Description of the task: Restate every line of the data word for word, except for the images.

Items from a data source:
▽

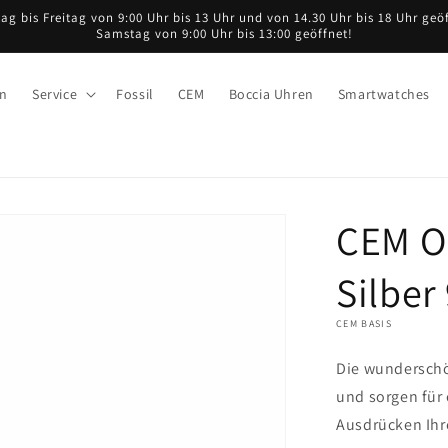
ag bis Freitag von 9:00 Uhr bis 13 Uhr und von 14.30 Uhr bis 18 Uhr geöf
Samstag von 9:00 Uhr bis 13:00 geöffnet!
en
Service
Fossil
CEM
Boccia Uhren
Smartwatches
CEM O
Silber
CEM BASIS
Die wunderschö
und sorgen für
Ausdrücken Ihre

△

Solution for this task:
ag bis Freitag von 9:00 Uhr bis 13 Uhr und von 14.30 Uhr bis 18 Uhr geöf
Samstag von 9:00 Uhr bis 13:00 geöffnet!
en
Service
Fossil
CEM
Boccia Uhren
Smartwatches
CEM O
Silber
CEM BASIS
Die wunderschö
und sorgen für
Ausdrücken Ihre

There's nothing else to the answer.